If you didn’t know Zhoe Holt was the star of the Charlotte Heat Track Club by looking at the organization’s homepage — where a photo of her is spotlighted in the lead position — just mention her name to those in her orbit.

“She’s nationally ranked, everyone knows her name,” says Heat teammate Kaylee Dobbins. “Social media has kind of blown her up.”

“The stuff she’s done, people are gonna be talking about for decades,” says William Bullard, who founded the club 20 years ago and has helped coach its kids to more than 60 AAU Junior Olympic national titles in the past 10.

Then Christian Hall, a volunteer assistant with the Heat (and father of another girl on the team who is a rising star in her own right) takes the praise to the next level. “Zhoe,” he proclaims, “literally is the fastest person in the history of the planet.”

He is, truth be told, getting a little carried away. But it’s not hard to get excited about a phenom like Holt.

In this case, Hall is hyperbolically referring to the world record for 12-year-old girls that Zhoe set in June of last year at the adidas Track & Field Nationals meet in Greensboro, where she clocked a blistering 11.58 seconds in the 100 meters. Two months ago, at the 2025 adidas meet, she ran 11.47 (missing the world record for 13-year-old girls by just .08).

Data excerpt:
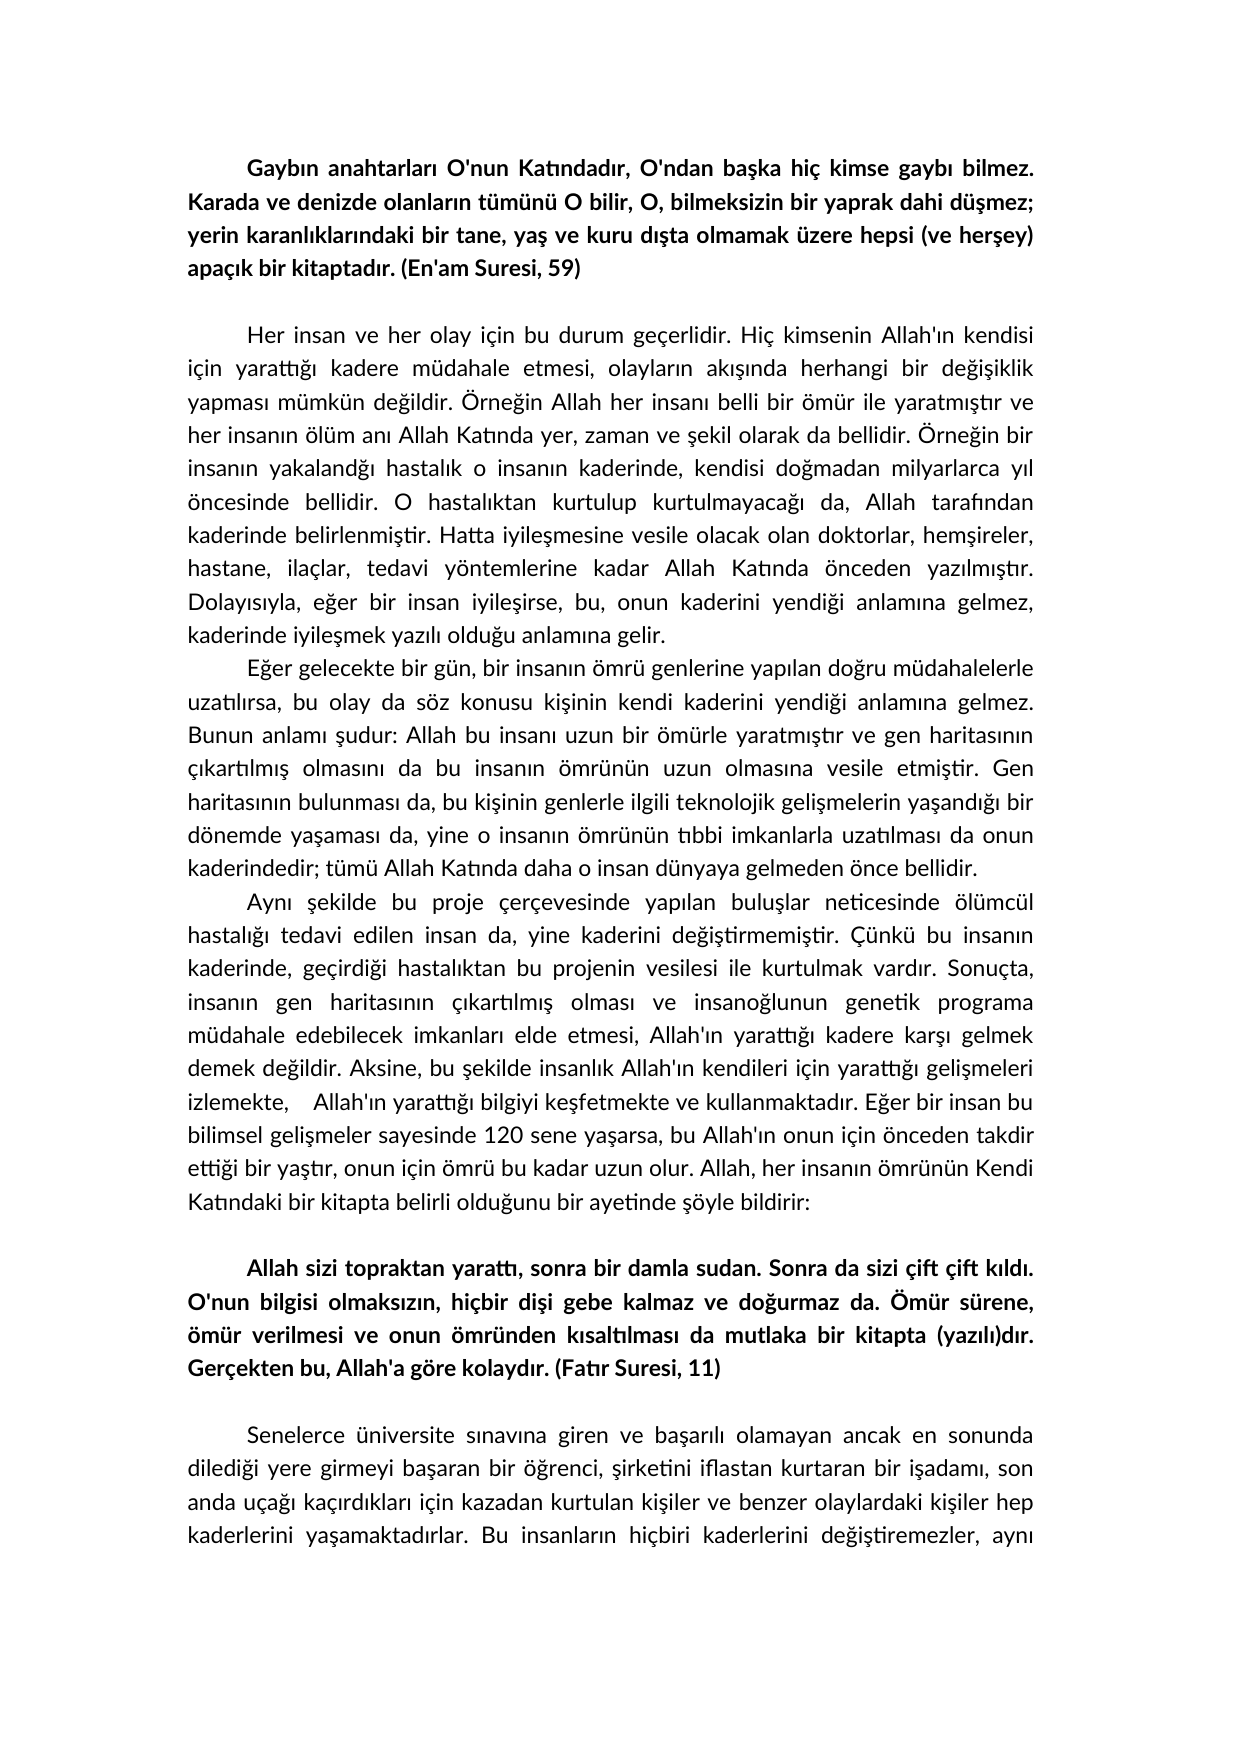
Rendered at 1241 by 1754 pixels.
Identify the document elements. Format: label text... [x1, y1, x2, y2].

Task instructions:
In the article about Zhoe Holt, what time did she run in the 100 meters when she set the world record for 12-year-old girls? The data comes from a different source than the article.

Exercise solution:
11.58 seconds